**WORK TASK:** Copy out all of the data word for word. Omit every picture.

■ ■ ■

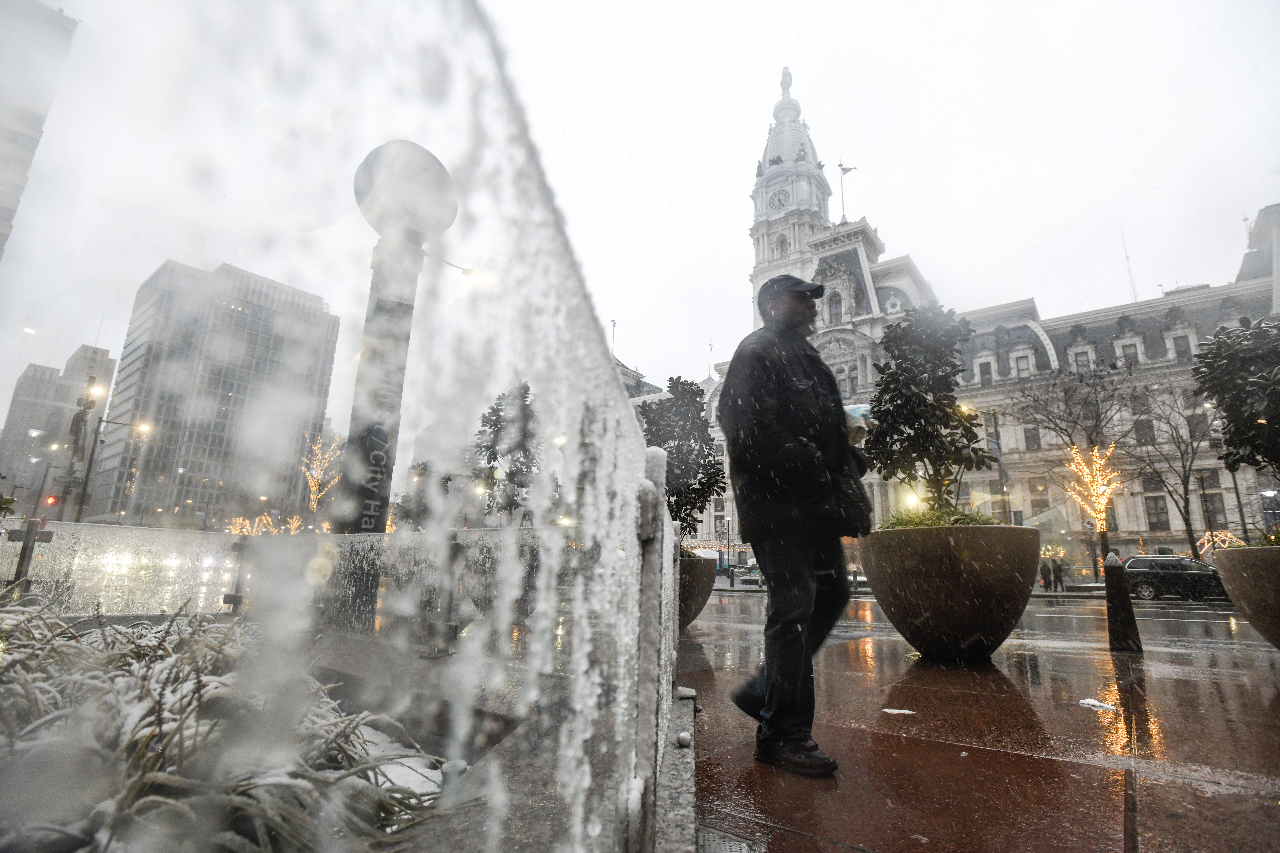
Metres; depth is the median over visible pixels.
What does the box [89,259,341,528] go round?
office tower
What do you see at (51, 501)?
traffic light
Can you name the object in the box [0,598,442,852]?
ornamental grass
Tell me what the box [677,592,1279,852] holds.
pavement
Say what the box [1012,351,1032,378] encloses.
window
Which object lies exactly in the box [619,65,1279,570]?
building
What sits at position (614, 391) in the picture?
glass panel
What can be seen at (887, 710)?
snow patch
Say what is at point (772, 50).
sky
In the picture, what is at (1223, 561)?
planter
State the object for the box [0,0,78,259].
high-rise building
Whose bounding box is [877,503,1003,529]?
plant
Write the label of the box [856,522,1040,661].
planter
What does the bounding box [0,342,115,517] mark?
building
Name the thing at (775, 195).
clock
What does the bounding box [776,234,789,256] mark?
window
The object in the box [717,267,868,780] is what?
man
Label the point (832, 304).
window
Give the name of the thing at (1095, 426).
bare tree
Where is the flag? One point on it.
(847, 170)
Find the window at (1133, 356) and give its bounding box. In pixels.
[1119,340,1140,365]
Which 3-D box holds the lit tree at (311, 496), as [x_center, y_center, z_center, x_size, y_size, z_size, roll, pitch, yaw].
[-16.078,3.515,30.251,2.244,6.341,2.422,8,-15,-29]
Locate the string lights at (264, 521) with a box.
[224,513,301,535]
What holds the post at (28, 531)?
on the ground
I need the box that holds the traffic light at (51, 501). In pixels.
[44,493,59,506]
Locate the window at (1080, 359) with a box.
[1068,345,1093,371]
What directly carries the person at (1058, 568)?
on the ground
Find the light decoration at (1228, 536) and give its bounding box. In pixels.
[1196,529,1240,554]
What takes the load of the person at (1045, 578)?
on the ground
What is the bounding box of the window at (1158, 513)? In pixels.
[1143,493,1167,529]
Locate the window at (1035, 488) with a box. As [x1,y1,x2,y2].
[1028,480,1049,513]
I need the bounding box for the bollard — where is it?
[1104,551,1142,652]
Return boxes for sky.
[0,0,1279,431]
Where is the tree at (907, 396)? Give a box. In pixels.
[865,305,987,520]
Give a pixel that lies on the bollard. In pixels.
(1123, 600)
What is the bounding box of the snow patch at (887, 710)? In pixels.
[882,707,915,714]
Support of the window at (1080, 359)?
in the building at (852, 284)
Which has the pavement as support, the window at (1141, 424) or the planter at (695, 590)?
the planter at (695, 590)
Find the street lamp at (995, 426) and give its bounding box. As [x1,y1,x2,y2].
[986,408,1010,521]
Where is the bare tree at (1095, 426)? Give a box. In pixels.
[1012,356,1137,575]
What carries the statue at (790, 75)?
on the building at (852, 284)
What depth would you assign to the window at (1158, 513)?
35.74 m
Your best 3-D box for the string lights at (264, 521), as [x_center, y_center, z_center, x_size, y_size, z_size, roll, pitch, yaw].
[-22.280,6.612,35.567,3.290,2.981,3.736,-9,-16,36]
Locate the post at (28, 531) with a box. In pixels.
[3,516,54,592]
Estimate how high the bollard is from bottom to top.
1.011 m
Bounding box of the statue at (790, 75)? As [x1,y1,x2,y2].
[779,65,793,93]
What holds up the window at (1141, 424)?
in the building at (852, 284)
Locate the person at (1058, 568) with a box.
[1050,555,1064,591]
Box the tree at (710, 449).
[639,376,726,538]
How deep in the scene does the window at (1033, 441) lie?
38.97 m
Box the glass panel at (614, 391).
[0,0,682,849]
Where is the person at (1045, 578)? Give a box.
[1038,557,1052,590]
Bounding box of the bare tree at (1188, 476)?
[1125,377,1217,558]
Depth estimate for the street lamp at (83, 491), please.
30.35 m
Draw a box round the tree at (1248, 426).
[1190,313,1279,492]
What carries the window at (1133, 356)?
in the building at (852, 284)
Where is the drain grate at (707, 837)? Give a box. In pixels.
[696,825,761,852]
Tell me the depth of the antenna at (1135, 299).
62.16 m
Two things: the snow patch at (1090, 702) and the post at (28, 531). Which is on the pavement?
the snow patch at (1090, 702)
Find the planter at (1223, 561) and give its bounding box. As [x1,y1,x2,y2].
[1213,541,1279,647]
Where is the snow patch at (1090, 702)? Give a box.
[1077,697,1117,711]
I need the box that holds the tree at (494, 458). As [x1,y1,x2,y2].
[473,380,541,524]
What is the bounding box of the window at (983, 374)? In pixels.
[977,358,993,384]
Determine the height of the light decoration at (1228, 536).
1.732 m
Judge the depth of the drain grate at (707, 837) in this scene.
1.67 m
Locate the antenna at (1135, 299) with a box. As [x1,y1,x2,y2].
[1120,227,1138,301]
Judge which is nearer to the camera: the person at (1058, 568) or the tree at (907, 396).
the tree at (907, 396)
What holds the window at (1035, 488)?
in the building at (852, 284)
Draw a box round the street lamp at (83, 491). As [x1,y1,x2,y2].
[71,415,151,524]
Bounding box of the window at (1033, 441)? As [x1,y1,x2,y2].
[1022,420,1041,450]
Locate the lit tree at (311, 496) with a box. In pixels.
[299,432,343,517]
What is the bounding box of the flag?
[838,163,857,174]
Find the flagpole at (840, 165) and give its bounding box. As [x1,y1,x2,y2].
[836,158,856,221]
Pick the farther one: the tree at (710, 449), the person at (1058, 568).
the person at (1058, 568)
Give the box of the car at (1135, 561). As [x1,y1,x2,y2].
[1120,554,1229,600]
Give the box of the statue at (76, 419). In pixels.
[57,378,97,519]
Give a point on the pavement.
(1105, 653)
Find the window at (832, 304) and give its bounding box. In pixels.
[825,291,842,324]
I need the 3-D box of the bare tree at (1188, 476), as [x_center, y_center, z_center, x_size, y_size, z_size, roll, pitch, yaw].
[30.670,2.723,34.375,5.672,12.059,5.690,7,-14,-26]
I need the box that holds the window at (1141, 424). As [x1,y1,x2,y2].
[1133,417,1154,443]
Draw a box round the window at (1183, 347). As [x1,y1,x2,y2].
[1169,331,1194,359]
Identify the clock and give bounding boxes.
[767,185,792,213]
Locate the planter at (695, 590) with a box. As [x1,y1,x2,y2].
[677,550,715,629]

■ ■ ■

**REPLY:**
Metres; depth is the median over visible pixels.
What does the box [89,259,341,528] go round?
office tower
What do you see at (51, 501)?
traffic light
Can you name the object in the box [0,598,442,852]?
ornamental grass
Tell me what the box [677,592,1279,852] holds.
pavement
Say what the box [1012,351,1032,378] encloses.
window
Which object lies exactly in the box [619,65,1279,570]?
building
What sits at position (614, 391) in the picture?
glass panel
What can be seen at (887, 710)?
snow patch
Say what is at point (772, 50).
sky
In the picture, what is at (1223, 561)?
planter
State the object for the box [0,0,78,259].
high-rise building
Whose bounding box is [877,503,1003,529]?
plant
Write the label of the box [856,522,1040,661].
planter
What does the bounding box [0,342,115,517] mark?
building
Name the thing at (775, 195).
clock
What does the bounding box [776,234,789,256] mark?
window
The object in the box [717,267,868,780] is what?
man
Label the point (832, 304).
window
Give the name of the thing at (1095, 426).
bare tree
Where is the flag? One point on it.
(847, 170)
Find the window at (1133, 356) and give its bounding box. In pixels.
[1119,340,1140,365]
Which 3-D box holds the lit tree at (311, 496), as [x_center, y_center, z_center, x_size, y_size, z_size, roll, pitch, yaw].
[-16.078,3.515,30.251,2.244,6.341,2.422,8,-15,-29]
Locate the string lights at (264, 521) with a box.
[224,513,301,535]
What holds the post at (28, 531)?
on the ground
I need the box that holds the traffic light at (51, 501). In pixels.
[44,493,59,506]
Locate the window at (1080, 359) with a box.
[1068,345,1093,371]
What directly carries the person at (1058, 568)?
on the ground
Find the light decoration at (1228, 536) and give its bounding box. In pixels.
[1196,529,1240,554]
What takes the load of the person at (1045, 578)?
on the ground
What is the bounding box of the window at (1158, 513)? In pixels.
[1143,493,1167,529]
Locate the window at (1035, 488) with a box. As [x1,y1,x2,y2].
[1028,480,1049,513]
I need the bounding box for the bollard — where is it?
[1104,551,1142,652]
Return boxes for sky.
[0,0,1279,431]
Where is the tree at (907, 396)? Give a box. In pixels.
[865,305,987,520]
Give a pixel that lies on the bollard. In pixels.
(1123, 600)
What is the bounding box of the snow patch at (887, 710)? In pixels.
[882,707,915,714]
Support of the window at (1080, 359)?
in the building at (852, 284)
Which has the pavement as support, the window at (1141, 424) or the planter at (695, 590)?
the planter at (695, 590)
Find the street lamp at (995, 426) and give its bounding box. As [x1,y1,x2,y2].
[986,408,1010,521]
Where is the bare tree at (1095, 426)? Give a box. In pixels.
[1012,356,1137,575]
What carries the statue at (790, 75)?
on the building at (852, 284)
What depth would you assign to the window at (1158, 513)?
35.74 m
Your best 3-D box for the string lights at (264, 521), as [x_center, y_center, z_center, x_size, y_size, z_size, roll, pitch, yaw].
[-22.280,6.612,35.567,3.290,2.981,3.736,-9,-16,36]
Locate the post at (28, 531) with a box. In pixels.
[3,516,54,592]
Estimate how high the bollard is from bottom to top.
1.011 m
Bounding box of the statue at (790, 75)? As [x1,y1,x2,y2].
[779,65,793,93]
What holds up the window at (1141, 424)?
in the building at (852, 284)
Locate the person at (1058, 568) with a box.
[1050,555,1064,591]
Box the tree at (710, 449).
[639,376,726,538]
How deep in the scene does the window at (1033, 441) lie?
38.97 m
Box the glass panel at (614, 391).
[0,0,682,849]
Where is the person at (1045, 578)? Give a box.
[1038,557,1052,590]
Bounding box of the bare tree at (1188, 476)?
[1125,377,1217,558]
Depth estimate for the street lamp at (83, 491), please.
30.35 m
Draw a box round the tree at (1248, 426).
[1190,313,1279,492]
What carries the window at (1133, 356)?
in the building at (852, 284)
Where is the drain grate at (707, 837)? Give a box. In pixels.
[696,825,761,852]
Tell me the depth of the antenna at (1135, 299).
62.16 m
Two things: the snow patch at (1090, 702) and the post at (28, 531). Which is on the pavement?
the snow patch at (1090, 702)
Find the planter at (1223, 561) and give its bounding box. As [x1,y1,x2,y2].
[1213,541,1279,647]
Where is the snow patch at (1090, 702)? Give a box.
[1077,697,1117,711]
I need the box that holds the tree at (494, 458). As [x1,y1,x2,y2].
[473,380,541,524]
What is the bounding box of the window at (983, 374)? In pixels.
[977,358,993,384]
Determine the height of the light decoration at (1228, 536).
1.732 m
Judge the depth of the drain grate at (707, 837) in this scene.
1.67 m
Locate the antenna at (1135, 299) with a box. As [x1,y1,x2,y2].
[1120,227,1138,301]
Judge which is nearer to the camera: the person at (1058, 568) or the tree at (907, 396).
the tree at (907, 396)
What holds the window at (1035, 488)?
in the building at (852, 284)
Draw a box round the street lamp at (83, 491). As [x1,y1,x2,y2].
[71,415,151,524]
Bounding box of the window at (1033, 441)? As [x1,y1,x2,y2].
[1022,420,1041,450]
Locate the lit tree at (311, 496) with a box. In pixels.
[299,432,343,517]
What is the bounding box of the flag?
[838,163,857,174]
Find the flagpole at (840, 165) and give its bounding box. As [x1,y1,x2,y2].
[836,158,856,221]
Pick the farther one: the tree at (710, 449), the person at (1058, 568).
the person at (1058, 568)
Give the box of the car at (1135, 561). As [x1,y1,x2,y2].
[1120,554,1229,600]
Give the box of the statue at (76, 419). In pixels.
[57,378,97,519]
Give a point on the pavement.
(1105, 653)
Find the window at (832, 304) and give its bounding box. In pixels.
[825,291,842,324]
I need the 3-D box of the bare tree at (1188, 476), as [x_center, y_center, z_center, x_size, y_size, z_size, roll, pitch, yaw].
[30.670,2.723,34.375,5.672,12.059,5.690,7,-14,-26]
I need the box that holds the window at (1141, 424). As [x1,y1,x2,y2].
[1133,417,1154,443]
Draw a box round the window at (1183, 347). As [x1,y1,x2,y2].
[1169,331,1194,359]
Identify the clock and give bounding boxes.
[767,185,792,213]
Locate the planter at (695, 590) with a box. As [x1,y1,x2,y2].
[677,550,715,629]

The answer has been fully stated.